We are a medical school with an invitro clinic in one suite. The recovery room for the proceedure which is around 45'X 15' has 5 siren/strobe units in it and is quite traumatic to the patients so we were wondering if the sirens could be disabled and make it strobe only for the patients but keep both for the staff area. I'm not sure about any local codes but will check on that. The Fire Marshall referred me to NFPA 72 but I can't seem to find a code referring to that situation. Thanks for the reply.
There is a minimum decibel level that must be maintained. You may be able to remove it as long as, while in the room, the alarm signal is still at the minimum level. I doubt the walls will transmit the sound without bursting eardrums in the adjacent room.
Another option is to install an alarm with a lower sound level - as long as you maintain the minimum level throughout the room.
If you have regular false alarms and a 24 hour supervised on site system, you can work out with the local fire department a system of delayed alarm annunciation. Typically, this is done with on site security who immediate investigate the alarm and reports to the central location if it is a false alarm or not. If no response with, say, 1 or 2 minutes, the building fire alarm would annunciate. I have seen this work quite well in high-rise office buildings where you do not want to disrupt thousands of workers.
I forgot to add, most building codes allow you to adjudicate a requirement if you can make a convincing enough case.

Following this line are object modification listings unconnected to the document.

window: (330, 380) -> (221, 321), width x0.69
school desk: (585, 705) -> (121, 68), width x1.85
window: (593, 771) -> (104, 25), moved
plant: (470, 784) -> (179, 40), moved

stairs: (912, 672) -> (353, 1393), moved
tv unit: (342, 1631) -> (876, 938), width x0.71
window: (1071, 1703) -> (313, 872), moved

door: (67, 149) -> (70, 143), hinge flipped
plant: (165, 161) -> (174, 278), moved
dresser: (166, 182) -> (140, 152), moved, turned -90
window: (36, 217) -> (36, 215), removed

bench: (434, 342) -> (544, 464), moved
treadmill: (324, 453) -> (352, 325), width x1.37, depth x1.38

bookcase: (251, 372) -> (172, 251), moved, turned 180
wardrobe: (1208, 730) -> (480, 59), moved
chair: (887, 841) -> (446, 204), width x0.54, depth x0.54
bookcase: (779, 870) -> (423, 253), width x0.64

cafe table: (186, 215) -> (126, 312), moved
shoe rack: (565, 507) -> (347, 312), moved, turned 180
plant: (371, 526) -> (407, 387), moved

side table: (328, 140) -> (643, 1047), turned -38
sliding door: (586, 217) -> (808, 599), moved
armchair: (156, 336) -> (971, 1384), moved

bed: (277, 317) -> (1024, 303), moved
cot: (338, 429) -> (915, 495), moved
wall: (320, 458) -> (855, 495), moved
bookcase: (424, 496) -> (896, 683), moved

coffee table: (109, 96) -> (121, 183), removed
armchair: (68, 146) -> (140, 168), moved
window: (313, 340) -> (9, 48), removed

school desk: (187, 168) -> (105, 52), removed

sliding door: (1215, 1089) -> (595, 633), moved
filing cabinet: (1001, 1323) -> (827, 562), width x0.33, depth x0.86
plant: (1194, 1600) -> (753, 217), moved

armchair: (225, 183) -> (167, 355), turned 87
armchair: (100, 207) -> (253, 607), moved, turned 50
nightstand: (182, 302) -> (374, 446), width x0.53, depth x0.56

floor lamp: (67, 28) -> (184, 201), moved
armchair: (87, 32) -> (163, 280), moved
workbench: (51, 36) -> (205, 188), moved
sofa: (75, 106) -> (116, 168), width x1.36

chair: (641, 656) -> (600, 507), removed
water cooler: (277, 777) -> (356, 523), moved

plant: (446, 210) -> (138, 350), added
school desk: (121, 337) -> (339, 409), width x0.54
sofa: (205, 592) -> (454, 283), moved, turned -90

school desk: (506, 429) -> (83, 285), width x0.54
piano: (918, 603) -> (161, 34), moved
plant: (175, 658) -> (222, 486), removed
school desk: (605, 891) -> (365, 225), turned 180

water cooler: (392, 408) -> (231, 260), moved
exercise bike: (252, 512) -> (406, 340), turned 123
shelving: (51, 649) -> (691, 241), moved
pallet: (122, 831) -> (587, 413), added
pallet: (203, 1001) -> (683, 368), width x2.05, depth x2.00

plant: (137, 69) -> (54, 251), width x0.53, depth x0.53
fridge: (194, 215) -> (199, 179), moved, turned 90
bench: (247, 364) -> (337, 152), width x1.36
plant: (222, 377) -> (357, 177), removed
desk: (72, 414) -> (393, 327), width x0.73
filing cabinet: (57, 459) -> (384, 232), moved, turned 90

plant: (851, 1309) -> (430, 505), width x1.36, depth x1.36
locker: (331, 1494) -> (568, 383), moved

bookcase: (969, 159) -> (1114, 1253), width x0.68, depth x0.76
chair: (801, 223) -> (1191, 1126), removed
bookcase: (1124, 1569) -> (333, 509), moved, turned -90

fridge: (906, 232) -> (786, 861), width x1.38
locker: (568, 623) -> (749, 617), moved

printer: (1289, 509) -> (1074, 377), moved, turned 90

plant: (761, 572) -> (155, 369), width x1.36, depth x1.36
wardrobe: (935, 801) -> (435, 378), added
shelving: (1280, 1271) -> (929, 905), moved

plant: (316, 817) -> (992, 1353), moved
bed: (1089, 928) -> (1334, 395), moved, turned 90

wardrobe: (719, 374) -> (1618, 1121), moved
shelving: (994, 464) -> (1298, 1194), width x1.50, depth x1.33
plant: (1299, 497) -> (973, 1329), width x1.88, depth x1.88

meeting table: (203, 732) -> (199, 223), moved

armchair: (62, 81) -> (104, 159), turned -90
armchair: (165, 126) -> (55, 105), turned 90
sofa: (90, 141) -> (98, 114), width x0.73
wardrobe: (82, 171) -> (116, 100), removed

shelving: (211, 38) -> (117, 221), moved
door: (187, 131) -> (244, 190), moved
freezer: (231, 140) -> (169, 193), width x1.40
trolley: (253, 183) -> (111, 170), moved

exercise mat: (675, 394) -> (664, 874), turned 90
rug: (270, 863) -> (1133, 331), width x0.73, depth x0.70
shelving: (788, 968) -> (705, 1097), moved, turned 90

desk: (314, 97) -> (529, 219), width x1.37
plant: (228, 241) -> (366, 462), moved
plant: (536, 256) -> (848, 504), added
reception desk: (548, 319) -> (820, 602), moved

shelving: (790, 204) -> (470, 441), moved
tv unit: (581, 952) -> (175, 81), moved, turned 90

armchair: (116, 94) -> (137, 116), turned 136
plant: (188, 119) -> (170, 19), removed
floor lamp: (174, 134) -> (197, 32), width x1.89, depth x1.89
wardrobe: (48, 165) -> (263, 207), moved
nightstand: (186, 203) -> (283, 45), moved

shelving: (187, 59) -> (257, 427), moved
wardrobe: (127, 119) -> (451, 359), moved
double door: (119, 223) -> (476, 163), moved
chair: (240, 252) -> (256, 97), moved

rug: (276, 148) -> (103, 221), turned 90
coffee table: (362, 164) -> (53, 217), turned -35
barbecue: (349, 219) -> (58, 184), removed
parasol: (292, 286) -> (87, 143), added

But to be successful, you need the support of the building and fire officials. That would be another legal option.
Then you have licensing and insurance requirements that may specify a different standard with no clear ability to seek releif. It could take months to find the person to get the variance.
You need a licensed fire protection engineer. You are dealing with a health care occupancy and we are not your consultants.
In my experience a pre-signal system may be required but you haven't told me enough - I've seen pre-op areas near post-recovery areas and the treatments can be different.
Following Don´s line. I´m not sure, it´s on the 101 or 72 where there is a pre alarm possibility for hospitals and similar facilities that alerts first the "nurse room" in each floor before a general alarm is activated. So the people in charge of each floor have a role in the alarm process to prevent panic, and where a general alarm can be dangerous or useless.
The Fire Marshal passed me on to an engineer who said common sense would dictate that I remove the sirens and keep the strobes but no regulations to back that up so I would absorb all the risk. I do appreciate the response that you all have provided and it appears that I should get a professional fire alarm installer to redesign the system in that area and resubmit it for approval to the Fire Marshal. Thanks for your help.